• [Exercises]:
a – Answer these questions using the news article on Senator Roy Blunt's visit:
(i) Who is credited with the photograph?
(ii) Which research center did Blunt tour?
(iii) On what day of the week did Blunt visit Washington University School of Medicine?
b – Reproduce the news article on Senator Roy Blunt's visit word for word from "Alzheimer’s research, need" to "and stop it.".
c – Continue the news article on Senator Roy Blunt's visit to the Alzheimer's research center from the point where it stops.

• [Selected passage]:
=== Begin Enclosure ===

Alzheimer’s research, need for funding highlighted during Blunt visit

U.S. Sen. Roy Blunt, R-Mo., (right) visited the Medical Campus on Monday to learn about Alzheimer’s disease research. Physician-scientist Randall J. Bateman, MD, (left) talks about the need to fund such research with Blunt; Harry Johns of the Alzheimer’s Association (second from left); and School of Medicine Dean Larry J. Shapiro, MD (third from left). (Credit: Robert Boston)

U.S. Sen. Roy Blunt, R-Mo., toured the Charles F. and Joanne Knight Alzheimer’s Disease Research Center (ADRC) earlier this week to learn from physicians, scientists, patients and caregivers about the devastating illness and steps being taken to understand and stop it.

The major theme emerging from Blunt’s visit Monday to Washington University School of Medicine was that although improved treatments are being developed, many whose lives are touched by Alzheimer’s need help now.

=== End Enclosure ===

Coordinate change listings

=== Begin Enclosure ===

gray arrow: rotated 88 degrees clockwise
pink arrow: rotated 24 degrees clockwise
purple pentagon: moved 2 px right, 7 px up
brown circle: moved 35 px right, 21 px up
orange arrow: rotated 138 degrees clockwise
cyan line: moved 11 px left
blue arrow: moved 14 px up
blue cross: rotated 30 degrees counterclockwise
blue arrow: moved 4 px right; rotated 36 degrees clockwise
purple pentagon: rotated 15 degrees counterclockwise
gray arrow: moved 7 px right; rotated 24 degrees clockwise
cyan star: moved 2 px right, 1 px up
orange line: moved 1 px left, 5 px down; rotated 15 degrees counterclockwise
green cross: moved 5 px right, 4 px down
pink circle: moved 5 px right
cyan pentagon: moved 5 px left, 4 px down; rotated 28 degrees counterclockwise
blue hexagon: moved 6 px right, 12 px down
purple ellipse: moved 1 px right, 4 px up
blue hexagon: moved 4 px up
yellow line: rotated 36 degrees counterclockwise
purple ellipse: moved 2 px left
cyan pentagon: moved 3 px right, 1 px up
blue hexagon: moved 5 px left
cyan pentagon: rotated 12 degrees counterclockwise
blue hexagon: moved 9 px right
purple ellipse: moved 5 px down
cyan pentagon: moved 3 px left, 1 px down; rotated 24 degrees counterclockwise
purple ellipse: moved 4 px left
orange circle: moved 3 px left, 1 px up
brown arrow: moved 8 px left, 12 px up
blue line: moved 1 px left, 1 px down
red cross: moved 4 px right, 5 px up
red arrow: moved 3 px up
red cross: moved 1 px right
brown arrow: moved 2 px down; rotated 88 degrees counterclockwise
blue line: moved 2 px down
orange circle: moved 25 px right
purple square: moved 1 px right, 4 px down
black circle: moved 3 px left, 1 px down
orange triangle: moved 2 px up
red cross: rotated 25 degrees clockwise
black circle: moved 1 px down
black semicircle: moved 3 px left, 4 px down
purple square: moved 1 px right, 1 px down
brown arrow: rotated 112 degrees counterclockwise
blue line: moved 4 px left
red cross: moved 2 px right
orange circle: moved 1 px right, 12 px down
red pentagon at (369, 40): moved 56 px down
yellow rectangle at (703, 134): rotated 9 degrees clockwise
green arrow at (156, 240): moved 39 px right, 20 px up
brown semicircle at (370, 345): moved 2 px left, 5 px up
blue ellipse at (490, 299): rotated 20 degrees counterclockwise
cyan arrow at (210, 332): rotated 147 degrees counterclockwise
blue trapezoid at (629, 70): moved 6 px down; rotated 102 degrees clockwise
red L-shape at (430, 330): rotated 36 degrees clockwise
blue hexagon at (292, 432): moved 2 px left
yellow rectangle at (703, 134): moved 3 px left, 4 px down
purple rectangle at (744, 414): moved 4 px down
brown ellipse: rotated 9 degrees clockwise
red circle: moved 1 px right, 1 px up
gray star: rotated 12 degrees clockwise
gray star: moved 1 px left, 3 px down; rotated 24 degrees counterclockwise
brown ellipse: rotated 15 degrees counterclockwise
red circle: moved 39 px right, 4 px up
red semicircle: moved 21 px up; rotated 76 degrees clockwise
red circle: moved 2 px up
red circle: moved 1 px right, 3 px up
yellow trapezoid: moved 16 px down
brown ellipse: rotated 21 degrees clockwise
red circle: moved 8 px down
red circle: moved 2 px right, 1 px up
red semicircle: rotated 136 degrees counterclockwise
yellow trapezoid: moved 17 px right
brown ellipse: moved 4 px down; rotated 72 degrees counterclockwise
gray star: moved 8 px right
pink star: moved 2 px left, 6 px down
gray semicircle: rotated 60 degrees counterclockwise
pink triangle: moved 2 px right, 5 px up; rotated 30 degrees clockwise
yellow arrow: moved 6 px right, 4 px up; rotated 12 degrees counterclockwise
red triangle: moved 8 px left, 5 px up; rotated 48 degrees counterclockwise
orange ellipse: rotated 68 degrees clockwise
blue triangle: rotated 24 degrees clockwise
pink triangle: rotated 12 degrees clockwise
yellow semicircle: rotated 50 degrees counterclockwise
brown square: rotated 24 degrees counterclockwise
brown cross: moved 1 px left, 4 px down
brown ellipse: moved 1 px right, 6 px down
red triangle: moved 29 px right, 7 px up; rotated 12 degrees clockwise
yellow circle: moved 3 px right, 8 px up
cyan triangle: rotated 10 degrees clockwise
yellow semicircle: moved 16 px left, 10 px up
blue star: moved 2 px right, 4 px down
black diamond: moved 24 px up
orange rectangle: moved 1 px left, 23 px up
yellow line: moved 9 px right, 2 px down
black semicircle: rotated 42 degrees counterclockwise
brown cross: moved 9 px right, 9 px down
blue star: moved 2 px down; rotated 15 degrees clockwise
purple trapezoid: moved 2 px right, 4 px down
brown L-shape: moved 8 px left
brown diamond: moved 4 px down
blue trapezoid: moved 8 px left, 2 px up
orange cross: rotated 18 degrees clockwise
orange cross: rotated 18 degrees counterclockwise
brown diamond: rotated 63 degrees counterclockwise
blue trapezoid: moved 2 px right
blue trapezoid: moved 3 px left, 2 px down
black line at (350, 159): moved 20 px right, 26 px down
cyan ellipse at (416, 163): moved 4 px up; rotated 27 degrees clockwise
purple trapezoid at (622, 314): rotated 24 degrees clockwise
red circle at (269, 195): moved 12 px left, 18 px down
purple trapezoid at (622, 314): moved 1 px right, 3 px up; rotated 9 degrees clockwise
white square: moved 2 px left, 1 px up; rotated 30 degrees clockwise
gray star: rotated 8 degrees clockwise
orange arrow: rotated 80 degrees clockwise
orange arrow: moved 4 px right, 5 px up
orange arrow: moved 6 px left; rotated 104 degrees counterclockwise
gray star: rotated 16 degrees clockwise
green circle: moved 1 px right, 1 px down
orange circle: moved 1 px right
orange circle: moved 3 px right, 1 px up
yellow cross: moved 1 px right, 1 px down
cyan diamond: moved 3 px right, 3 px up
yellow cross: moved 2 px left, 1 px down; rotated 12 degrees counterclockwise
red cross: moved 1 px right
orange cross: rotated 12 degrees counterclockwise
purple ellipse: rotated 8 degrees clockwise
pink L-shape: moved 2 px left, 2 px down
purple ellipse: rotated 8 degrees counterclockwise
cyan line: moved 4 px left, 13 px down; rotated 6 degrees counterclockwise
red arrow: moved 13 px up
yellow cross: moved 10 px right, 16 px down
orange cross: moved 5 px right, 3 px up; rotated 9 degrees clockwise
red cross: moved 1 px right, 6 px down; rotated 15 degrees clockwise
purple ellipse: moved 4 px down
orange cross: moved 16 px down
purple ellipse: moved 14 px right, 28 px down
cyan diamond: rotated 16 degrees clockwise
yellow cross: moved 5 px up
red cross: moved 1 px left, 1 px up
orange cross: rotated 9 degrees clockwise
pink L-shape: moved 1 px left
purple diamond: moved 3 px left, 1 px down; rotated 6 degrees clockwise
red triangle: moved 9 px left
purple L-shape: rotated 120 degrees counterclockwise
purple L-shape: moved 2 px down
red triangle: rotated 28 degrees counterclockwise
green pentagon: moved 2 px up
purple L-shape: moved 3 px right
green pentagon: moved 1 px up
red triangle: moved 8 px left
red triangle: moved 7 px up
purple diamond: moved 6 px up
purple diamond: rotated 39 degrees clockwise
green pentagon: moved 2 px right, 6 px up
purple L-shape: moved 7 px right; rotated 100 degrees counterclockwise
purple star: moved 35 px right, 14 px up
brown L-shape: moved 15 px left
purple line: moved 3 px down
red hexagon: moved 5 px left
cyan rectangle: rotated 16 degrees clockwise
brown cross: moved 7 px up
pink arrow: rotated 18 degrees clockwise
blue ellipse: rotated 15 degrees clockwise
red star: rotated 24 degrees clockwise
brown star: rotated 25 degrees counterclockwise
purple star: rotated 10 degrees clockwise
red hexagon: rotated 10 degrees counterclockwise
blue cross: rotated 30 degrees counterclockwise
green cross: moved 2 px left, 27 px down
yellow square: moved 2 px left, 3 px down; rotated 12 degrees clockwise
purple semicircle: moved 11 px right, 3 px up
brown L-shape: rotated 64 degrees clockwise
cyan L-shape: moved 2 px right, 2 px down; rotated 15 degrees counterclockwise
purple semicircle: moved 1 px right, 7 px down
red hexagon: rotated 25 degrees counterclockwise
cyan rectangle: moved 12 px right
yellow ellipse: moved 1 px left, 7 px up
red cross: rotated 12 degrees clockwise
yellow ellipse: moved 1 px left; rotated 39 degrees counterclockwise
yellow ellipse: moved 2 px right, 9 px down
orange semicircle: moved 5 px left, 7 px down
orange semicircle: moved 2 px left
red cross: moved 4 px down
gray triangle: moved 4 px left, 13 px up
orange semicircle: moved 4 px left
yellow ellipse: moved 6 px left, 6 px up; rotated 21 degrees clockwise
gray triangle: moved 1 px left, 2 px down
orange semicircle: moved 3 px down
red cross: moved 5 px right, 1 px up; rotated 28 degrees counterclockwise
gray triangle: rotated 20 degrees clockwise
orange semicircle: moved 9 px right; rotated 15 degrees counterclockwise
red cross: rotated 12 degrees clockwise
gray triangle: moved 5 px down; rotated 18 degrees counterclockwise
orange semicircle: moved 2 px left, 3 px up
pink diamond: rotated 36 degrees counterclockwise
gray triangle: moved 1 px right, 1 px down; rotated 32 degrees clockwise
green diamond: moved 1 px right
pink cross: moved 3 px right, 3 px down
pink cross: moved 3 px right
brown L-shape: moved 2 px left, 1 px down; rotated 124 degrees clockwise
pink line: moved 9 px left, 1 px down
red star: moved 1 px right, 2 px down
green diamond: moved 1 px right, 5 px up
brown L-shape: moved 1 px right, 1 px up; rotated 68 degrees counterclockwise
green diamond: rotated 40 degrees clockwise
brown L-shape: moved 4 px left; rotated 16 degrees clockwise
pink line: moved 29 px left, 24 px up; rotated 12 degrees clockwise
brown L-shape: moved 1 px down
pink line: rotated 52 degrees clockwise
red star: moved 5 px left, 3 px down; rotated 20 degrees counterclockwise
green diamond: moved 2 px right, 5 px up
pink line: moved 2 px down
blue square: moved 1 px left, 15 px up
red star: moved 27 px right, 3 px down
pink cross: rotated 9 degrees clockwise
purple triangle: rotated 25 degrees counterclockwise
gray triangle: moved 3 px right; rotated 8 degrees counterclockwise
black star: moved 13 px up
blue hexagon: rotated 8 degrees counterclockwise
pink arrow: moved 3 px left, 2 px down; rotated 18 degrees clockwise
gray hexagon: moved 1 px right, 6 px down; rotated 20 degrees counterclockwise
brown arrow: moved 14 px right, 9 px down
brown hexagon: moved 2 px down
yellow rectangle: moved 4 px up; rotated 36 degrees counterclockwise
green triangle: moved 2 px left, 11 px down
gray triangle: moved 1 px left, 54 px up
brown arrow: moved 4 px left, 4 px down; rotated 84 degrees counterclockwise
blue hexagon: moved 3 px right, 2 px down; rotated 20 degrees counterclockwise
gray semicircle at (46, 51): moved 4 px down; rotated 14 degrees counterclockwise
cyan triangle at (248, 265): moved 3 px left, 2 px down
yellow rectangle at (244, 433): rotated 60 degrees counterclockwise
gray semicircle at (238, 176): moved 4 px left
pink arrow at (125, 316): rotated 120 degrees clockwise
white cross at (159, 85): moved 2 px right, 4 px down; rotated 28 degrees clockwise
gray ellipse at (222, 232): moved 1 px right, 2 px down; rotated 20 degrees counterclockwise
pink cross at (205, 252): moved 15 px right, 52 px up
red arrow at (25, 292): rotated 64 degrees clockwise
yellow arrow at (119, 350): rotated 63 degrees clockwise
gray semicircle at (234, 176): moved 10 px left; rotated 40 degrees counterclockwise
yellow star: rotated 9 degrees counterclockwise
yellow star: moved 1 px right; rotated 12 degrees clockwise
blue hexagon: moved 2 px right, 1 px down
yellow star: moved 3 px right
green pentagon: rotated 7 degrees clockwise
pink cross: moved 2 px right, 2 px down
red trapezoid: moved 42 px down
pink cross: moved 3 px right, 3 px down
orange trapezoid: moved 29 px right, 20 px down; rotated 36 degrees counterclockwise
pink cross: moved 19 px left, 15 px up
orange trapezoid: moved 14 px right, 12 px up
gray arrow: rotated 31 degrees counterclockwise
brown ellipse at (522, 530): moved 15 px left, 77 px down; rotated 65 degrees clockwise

=== End Enclosure ===

• [Answers below]:
a –
(i) Robert Boston
(ii) The Charles F. and Joanne Knight Alzheimer's Disease Research Center (ADRC)
(iii) Monday

b –
Alzheimer’s research, need for funding highlighted during Blunt visit

U.S. Sen. Roy Blunt, R-Mo., (right) visited the Medical Campus on Monday to learn about Alzheimer’s disease research. Physician-scientist Randall J. Bateman, MD, (left) talks about the need to fund such research with Blunt; Harry Johns of the Alzheimer’s Association (second from left); and School of Medicine Dean Larry J. Shapiro, MD (third from left). (Credit: Robert Boston)

U.S. Sen. Roy Blunt, R-Mo., toured the Charles F. and Joanne Knight Alzheimer’s Disease Research Center (ADRC) earlier this week to learn from physicians, scientists, patients and caregivers about the devastating illness and steps being taken to understand and stop it.

c –
Randall J. Bateman, MD, the Charles F. and Joanne Knight Distinguished Professor of Neurology, told Blunt that as scientists better understand the causes of the disease, they can test treatments that may stop the progressive loss of memory and thinking that are the hallmarks of the condition.

Bateman, who directs the Dominantly Inherited Alzheimer’s Network Trials Unit (DIAN-TU), compared the current state of Alzheimer’s research to what was understood about statin drugs in the 1970s. He told Blunt that increased funding for the National Institutes of Health (NIH) could make it possible to find drugs that improve the prognosis for Alzheimer’s patients as significantly as statin drugs improved the lives of heart patients.

Offering a picture of what life is like for those most affected by the disease, Alzheimer’s patients and their caregivers shared personal stories of how the disease had affected them, as Blunt, Bateman, Larry J. Shapiro, MD, executive vice chancellor for medical affairs and dean of the School of Medicine, and Harry Johns, president and CEO of the Alzheimer’s Association, listened.

Trish Williams sat with her husband, Bruce, who was diagnosed with Alzheimer’s disease in 2008.

“We know it’s too late for this research to help my husband,” she said. “But we hope new research may help others in the future avoid the things we’ve had to face.”

Blunt, who chairs a Senate appropriations subcommittee that oversees funding for the Department of Health and Human Services, told those gathered at the ADRC that during his first 10 years in Congress, the budget for NIH was doubled.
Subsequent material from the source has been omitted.